Brief - List every line below containing "lines".
Supplied information section start
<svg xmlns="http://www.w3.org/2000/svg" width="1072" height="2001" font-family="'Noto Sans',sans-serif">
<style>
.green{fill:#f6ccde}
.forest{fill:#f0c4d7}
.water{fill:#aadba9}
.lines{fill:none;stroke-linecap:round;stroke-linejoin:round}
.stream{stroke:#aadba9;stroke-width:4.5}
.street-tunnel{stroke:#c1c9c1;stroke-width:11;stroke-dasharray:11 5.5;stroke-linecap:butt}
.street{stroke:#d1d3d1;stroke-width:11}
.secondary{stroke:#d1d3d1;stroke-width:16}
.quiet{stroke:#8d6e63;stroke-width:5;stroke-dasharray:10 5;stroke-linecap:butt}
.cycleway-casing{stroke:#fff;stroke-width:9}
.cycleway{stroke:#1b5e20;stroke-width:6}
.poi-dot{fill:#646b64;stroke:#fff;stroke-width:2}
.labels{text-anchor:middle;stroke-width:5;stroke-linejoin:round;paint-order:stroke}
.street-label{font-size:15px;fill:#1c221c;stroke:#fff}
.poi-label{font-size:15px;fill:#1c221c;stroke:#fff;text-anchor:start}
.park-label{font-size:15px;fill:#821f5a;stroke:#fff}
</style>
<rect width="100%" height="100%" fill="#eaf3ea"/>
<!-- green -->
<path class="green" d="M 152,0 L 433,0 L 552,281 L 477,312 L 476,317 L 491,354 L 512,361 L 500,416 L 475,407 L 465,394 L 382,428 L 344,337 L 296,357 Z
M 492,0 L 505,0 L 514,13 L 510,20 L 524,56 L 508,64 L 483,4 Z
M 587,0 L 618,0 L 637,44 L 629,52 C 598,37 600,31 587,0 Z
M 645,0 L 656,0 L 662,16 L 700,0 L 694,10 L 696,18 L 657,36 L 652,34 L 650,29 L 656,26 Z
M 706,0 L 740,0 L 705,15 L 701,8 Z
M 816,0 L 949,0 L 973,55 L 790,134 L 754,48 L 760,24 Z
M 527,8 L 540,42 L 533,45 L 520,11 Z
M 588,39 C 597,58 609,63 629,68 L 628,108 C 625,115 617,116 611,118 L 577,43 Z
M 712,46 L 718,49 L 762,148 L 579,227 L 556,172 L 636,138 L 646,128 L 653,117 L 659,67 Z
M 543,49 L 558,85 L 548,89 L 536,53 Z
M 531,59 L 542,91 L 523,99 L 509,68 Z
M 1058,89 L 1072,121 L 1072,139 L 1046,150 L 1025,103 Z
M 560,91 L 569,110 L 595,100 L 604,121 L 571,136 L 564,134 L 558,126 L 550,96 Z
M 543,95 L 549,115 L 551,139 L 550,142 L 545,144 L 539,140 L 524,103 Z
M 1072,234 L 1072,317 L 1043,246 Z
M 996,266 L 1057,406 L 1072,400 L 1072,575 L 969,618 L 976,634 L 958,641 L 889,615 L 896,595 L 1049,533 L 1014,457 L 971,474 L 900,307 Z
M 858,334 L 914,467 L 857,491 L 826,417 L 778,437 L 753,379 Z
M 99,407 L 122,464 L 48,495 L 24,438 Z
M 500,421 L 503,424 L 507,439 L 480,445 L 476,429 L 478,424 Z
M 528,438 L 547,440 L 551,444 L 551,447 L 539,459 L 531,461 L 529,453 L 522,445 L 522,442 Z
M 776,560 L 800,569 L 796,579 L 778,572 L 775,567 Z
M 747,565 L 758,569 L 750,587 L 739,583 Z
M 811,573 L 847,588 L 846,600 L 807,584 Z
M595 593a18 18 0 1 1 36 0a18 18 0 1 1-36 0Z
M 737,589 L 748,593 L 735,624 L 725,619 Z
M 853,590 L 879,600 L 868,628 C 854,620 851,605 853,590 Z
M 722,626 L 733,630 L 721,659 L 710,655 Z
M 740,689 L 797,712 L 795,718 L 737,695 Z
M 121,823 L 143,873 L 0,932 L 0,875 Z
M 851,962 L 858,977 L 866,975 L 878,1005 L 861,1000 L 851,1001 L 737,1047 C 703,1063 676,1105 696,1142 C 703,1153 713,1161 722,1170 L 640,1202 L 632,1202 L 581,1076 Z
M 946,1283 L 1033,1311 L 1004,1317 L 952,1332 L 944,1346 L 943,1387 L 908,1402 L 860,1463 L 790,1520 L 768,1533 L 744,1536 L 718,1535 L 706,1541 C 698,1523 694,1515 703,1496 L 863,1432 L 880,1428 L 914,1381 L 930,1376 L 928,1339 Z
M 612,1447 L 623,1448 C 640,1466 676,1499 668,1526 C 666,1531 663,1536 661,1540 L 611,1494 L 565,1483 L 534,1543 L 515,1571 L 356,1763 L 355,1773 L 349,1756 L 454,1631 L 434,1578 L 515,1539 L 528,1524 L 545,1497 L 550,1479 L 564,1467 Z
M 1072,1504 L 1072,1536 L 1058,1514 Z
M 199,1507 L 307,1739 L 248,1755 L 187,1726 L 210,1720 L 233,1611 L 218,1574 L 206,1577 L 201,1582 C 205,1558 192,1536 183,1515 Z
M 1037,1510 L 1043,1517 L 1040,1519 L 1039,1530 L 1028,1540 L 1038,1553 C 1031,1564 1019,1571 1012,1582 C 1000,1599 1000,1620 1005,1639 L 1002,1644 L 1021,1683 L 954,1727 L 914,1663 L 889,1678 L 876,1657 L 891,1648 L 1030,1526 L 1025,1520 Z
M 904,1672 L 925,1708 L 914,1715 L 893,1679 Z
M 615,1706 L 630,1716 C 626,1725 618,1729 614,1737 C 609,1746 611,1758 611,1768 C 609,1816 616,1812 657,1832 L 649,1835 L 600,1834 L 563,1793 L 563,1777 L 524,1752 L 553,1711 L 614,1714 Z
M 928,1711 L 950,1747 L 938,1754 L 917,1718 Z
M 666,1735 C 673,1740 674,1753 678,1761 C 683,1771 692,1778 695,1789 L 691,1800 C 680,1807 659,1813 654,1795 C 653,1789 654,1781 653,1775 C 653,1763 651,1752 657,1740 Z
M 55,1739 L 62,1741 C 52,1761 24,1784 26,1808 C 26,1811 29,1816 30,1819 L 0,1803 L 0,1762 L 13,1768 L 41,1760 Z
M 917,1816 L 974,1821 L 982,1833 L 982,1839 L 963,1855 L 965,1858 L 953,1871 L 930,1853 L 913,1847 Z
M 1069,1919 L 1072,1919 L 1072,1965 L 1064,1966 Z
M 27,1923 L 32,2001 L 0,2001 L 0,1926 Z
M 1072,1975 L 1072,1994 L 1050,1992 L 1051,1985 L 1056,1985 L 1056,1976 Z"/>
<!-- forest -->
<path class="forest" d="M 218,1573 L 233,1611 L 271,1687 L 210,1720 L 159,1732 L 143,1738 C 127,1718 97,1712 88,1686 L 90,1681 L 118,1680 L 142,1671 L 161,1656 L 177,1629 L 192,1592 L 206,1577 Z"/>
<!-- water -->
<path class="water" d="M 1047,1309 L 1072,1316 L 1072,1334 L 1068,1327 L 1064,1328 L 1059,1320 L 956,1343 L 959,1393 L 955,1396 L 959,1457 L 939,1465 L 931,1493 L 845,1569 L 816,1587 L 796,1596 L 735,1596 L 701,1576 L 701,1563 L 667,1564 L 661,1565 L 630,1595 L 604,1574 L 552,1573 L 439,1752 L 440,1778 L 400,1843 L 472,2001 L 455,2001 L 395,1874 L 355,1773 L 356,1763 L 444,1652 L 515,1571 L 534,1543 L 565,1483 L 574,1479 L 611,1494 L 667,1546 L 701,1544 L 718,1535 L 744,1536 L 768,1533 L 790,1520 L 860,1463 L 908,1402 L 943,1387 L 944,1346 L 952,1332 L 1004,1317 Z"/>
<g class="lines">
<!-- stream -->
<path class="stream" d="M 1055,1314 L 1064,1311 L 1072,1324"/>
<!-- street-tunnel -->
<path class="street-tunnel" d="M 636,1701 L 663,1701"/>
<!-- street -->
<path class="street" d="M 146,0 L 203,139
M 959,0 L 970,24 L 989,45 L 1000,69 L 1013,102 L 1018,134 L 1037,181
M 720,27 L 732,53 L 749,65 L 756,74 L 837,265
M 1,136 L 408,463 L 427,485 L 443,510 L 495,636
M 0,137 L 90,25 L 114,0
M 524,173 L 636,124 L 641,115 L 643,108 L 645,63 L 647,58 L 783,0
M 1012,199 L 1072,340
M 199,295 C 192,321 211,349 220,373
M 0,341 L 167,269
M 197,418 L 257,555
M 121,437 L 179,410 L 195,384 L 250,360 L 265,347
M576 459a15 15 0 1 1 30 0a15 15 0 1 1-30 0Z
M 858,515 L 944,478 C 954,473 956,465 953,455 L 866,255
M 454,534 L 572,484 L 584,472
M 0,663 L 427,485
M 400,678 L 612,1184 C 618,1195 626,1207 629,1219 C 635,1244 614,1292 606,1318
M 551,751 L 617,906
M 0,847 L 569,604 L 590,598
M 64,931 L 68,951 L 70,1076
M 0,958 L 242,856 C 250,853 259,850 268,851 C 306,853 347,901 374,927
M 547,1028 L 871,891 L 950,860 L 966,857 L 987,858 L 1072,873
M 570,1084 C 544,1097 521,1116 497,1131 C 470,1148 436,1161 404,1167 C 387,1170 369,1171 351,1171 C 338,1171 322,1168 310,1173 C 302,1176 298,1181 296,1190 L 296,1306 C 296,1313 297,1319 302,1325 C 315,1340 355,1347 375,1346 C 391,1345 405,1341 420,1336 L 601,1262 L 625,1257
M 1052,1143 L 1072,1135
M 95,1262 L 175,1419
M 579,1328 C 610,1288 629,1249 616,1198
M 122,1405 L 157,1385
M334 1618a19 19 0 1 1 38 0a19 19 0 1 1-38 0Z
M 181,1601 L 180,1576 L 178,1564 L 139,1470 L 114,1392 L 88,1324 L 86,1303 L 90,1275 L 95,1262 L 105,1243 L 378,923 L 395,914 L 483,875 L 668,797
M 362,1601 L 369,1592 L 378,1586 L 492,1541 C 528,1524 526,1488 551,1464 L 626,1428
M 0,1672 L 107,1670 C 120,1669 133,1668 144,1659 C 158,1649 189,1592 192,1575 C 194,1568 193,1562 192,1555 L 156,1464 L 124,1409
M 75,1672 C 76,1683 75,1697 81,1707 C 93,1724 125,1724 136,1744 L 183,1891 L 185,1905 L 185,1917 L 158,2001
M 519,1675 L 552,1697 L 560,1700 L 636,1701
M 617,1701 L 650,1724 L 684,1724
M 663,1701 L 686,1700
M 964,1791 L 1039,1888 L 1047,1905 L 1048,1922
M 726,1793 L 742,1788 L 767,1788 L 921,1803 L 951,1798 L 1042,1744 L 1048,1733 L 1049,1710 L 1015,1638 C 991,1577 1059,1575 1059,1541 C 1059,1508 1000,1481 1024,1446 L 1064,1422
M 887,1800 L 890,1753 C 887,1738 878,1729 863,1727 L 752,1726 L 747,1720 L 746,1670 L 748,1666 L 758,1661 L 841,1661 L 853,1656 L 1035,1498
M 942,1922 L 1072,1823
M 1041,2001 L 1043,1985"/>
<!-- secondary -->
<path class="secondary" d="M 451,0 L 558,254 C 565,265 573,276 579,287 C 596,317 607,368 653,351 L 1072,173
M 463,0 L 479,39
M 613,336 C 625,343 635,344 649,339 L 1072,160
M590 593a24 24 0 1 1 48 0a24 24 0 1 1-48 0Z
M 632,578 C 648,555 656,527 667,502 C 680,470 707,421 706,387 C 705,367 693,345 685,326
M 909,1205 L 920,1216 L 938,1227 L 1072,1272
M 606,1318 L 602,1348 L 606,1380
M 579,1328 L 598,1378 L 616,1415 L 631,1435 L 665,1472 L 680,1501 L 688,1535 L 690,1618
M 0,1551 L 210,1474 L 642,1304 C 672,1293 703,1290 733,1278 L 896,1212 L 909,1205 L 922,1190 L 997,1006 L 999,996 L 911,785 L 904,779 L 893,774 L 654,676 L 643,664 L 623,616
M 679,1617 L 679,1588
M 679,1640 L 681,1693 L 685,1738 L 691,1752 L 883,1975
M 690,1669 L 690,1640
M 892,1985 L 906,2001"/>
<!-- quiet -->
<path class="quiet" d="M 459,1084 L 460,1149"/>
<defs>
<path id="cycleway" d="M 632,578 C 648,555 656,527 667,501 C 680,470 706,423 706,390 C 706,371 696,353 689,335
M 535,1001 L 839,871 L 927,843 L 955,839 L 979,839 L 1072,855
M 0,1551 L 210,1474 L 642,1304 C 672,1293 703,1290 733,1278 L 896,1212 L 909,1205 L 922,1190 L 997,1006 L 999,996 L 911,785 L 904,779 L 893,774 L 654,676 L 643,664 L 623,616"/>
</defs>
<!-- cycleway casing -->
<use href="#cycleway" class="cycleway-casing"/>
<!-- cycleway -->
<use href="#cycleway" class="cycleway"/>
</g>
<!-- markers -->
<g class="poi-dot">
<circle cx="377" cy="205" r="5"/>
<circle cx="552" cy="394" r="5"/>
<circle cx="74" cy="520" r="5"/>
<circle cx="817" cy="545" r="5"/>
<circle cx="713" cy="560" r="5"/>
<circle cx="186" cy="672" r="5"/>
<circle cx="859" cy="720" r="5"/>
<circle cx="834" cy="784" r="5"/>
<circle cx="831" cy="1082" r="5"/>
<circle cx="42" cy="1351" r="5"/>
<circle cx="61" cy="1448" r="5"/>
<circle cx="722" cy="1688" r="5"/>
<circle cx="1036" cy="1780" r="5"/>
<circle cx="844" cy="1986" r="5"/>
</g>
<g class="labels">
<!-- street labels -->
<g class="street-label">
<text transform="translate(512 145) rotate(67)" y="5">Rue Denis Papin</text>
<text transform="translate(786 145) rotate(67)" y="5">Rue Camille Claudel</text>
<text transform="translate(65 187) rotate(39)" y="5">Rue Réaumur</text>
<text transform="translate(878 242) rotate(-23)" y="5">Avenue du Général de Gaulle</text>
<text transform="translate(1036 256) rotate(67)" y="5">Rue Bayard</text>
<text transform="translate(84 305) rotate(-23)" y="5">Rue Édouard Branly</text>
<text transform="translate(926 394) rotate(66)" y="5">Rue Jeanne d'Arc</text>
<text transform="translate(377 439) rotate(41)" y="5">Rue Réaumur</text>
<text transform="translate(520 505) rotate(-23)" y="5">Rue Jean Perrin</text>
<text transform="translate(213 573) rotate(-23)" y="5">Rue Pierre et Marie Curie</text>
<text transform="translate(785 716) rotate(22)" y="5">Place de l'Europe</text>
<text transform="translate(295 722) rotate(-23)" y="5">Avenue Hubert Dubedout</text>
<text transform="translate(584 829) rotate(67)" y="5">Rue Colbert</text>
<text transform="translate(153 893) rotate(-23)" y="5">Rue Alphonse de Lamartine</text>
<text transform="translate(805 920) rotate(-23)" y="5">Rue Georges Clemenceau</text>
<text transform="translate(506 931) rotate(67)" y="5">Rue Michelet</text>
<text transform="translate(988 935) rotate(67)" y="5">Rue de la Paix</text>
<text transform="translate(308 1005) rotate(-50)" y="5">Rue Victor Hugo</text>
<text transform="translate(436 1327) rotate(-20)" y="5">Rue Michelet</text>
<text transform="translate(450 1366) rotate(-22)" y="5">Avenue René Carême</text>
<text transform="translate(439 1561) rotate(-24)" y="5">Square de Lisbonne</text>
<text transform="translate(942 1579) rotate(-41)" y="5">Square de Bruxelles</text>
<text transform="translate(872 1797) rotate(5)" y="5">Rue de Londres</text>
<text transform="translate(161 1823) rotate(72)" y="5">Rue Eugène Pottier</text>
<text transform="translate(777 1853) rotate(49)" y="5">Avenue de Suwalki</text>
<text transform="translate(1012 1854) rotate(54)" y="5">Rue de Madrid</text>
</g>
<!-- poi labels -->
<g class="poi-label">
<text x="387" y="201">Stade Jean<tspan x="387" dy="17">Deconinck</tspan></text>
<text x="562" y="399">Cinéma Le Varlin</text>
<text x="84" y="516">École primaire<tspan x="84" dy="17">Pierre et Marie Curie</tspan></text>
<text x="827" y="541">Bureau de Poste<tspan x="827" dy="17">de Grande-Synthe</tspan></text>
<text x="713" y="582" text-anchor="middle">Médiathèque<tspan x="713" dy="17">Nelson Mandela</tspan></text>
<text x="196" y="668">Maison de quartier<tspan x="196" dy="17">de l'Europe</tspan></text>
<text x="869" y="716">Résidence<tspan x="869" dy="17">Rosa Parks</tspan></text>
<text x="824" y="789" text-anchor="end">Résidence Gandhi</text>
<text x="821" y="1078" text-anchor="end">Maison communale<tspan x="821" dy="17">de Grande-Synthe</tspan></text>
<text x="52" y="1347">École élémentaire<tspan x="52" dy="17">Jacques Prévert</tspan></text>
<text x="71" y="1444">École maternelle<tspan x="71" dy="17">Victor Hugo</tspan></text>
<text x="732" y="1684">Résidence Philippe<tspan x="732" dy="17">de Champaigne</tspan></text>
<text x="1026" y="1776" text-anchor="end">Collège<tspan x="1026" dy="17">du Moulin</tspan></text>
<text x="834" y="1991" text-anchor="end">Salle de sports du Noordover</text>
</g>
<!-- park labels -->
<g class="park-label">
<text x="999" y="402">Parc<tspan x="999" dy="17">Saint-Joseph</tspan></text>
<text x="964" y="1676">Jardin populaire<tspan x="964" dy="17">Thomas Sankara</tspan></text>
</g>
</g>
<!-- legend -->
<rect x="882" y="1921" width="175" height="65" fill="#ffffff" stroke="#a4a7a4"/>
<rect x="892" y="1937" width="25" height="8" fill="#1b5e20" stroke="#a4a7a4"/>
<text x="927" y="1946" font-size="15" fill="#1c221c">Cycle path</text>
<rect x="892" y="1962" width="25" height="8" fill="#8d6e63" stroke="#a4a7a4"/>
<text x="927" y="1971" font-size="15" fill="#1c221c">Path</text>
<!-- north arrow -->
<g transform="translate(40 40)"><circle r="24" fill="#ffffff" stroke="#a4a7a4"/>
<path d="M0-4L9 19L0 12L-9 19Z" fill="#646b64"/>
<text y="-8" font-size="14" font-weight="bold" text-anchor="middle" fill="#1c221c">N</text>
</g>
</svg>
Supplied information section end
Reply -
.lines{fill:none;stroke-linecap:round;stroke-linejoin:round}
<g class="lines">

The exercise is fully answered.